Much concrete and semi-concrete work must be done when the learners have to divide numbers into quarters, especially when the number is not a multiple of 4. Use objects such as fruit and soft sweets that can actually be broken up quite easily, and not hard objects such as marbles, stones or bottle caps.
Explain to the learners that it will depend on the problem whether you can break it up into fractions or not.
Look at this: Daddy has 25 sheep that have to be herded into 4 pens. How many sheep will there be in each pen? (The remaining sheep cannot be cut up.)
Daddy has slaughtered 25 sheep and takes them to 4 butcheries. How many does each butchery get? (It will certainly be possible to divide the remaining sheep into 4.) Discuss more similar examples.
As soon as the learners understand that 4x is 2 times doubled, and 4÷ is two times halved, this can be drilled, because they must know the tables.
This is a wonderful way of familiarising learners with posing problems, but it demands much and regular practice. As soon as they understand it and can do it with confidence, they put forward wonderful ideas.
Begin with a very simple number sentence, e.g. 3 + 4 = □. Initially, let the learners name objects with which they can possibly work, and write these suggestions on the blackboard: trees, flowers, sweets, sheep, dogs, etc.
Everyone must be involved and try to give suggestions. Make the rows compete and then let them pose the problems as a kind of competition.
The vertical addition and subtraction calculations have been graded from simple to difficult so that it will be easy for you to determine a learner’s problem(s). This will enable you to concentrate on the problem areas only and to give appropriate similar exercises to help them.
With the last row of addition calculations, completing the hundred (carrying over the tens) is done incidentally to determine which of the learners understand this already. However, you are free to facilitate this formally now.
It must be a pattern that is repeated every 2 blocks and therefore it must be exactly the same throughout. It can also be offered with Technology, and the learners can then draw their own blocks on a larger sheet of paper.

........

WHAT TO DO
1/ According to the teaching notes, which objects should be avoided when learners divide numbers into quarters?
2/ Please pull out the passage of the teaching notes starting at "Daddy has slaughtered" and ending at "forward wonderful ideas.", copying it word for word.

Items from a dataset:
........

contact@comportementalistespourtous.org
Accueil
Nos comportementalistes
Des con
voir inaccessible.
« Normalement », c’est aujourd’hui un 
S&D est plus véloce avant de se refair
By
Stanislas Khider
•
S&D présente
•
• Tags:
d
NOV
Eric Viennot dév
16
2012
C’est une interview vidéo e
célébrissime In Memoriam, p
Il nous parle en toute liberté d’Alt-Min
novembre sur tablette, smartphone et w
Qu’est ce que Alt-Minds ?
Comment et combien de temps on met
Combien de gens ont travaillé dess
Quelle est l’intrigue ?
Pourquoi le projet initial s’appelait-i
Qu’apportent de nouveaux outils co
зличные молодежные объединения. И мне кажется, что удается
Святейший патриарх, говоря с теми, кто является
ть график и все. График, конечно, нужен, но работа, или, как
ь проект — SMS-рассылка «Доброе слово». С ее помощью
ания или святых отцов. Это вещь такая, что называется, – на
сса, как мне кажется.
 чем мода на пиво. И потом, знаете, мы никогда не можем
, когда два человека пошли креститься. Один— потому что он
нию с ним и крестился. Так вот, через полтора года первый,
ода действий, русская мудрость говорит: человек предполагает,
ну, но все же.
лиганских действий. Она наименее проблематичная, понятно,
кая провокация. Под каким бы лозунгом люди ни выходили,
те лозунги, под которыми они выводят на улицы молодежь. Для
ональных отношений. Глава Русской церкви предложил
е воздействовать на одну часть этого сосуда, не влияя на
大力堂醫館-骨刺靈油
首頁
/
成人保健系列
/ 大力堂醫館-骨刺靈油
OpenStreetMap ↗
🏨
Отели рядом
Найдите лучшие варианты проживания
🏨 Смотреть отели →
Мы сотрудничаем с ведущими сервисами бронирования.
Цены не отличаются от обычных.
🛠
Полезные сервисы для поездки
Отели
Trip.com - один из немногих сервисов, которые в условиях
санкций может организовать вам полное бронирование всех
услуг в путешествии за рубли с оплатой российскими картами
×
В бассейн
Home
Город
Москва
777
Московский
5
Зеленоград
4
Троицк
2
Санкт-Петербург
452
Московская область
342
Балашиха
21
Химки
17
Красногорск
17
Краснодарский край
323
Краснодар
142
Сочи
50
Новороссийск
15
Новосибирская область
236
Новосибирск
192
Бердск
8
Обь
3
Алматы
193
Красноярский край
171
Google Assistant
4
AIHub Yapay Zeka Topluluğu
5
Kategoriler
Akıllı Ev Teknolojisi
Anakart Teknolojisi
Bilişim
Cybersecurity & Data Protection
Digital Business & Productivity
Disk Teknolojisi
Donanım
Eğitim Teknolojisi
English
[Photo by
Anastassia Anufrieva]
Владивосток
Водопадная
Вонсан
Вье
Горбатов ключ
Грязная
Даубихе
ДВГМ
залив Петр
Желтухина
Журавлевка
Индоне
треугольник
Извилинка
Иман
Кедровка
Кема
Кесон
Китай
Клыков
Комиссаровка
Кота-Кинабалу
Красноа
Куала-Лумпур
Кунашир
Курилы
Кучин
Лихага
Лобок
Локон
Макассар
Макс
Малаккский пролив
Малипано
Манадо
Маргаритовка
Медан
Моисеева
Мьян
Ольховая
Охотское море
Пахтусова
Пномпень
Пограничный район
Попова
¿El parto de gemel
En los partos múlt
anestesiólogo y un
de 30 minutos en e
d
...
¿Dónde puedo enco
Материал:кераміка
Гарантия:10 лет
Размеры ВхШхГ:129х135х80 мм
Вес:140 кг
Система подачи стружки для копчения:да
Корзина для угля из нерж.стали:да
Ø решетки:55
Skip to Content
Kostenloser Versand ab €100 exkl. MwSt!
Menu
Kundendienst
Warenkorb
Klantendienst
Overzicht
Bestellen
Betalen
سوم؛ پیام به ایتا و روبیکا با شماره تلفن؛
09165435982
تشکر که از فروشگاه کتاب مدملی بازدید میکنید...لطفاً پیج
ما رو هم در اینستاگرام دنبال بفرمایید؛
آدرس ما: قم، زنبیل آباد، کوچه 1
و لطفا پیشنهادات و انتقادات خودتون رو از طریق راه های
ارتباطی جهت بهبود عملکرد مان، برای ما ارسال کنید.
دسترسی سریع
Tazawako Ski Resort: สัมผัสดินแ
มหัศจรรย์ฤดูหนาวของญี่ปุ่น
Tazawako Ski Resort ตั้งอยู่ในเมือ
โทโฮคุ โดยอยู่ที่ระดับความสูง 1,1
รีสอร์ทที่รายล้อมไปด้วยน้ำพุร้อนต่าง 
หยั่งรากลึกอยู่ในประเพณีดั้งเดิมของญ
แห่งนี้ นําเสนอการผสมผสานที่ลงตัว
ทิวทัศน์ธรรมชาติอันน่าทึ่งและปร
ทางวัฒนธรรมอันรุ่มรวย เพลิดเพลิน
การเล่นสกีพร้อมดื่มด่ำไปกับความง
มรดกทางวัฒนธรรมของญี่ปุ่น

........

ANSWERS FOR THE EXERCISE
1/ Hard objects such as marbles, stones or bottle caps.

2/
Daddy has slaughtered 25 sheep and takes them to 4 butcheries. How many does each butchery get? (It will certainly be possible to divide the remaining sheep into 4.) Discuss more similar examples.
As soon as the learners understand that 4x is 2 times doubled, and 4÷ is two times halved, this can be drilled, because they must know the tables.
This is a wonderful way of familiarising learners with posing problems, but it demands much and regular practice. As soon as they understand it and can do it with confidence, they put forward wonderful ideas.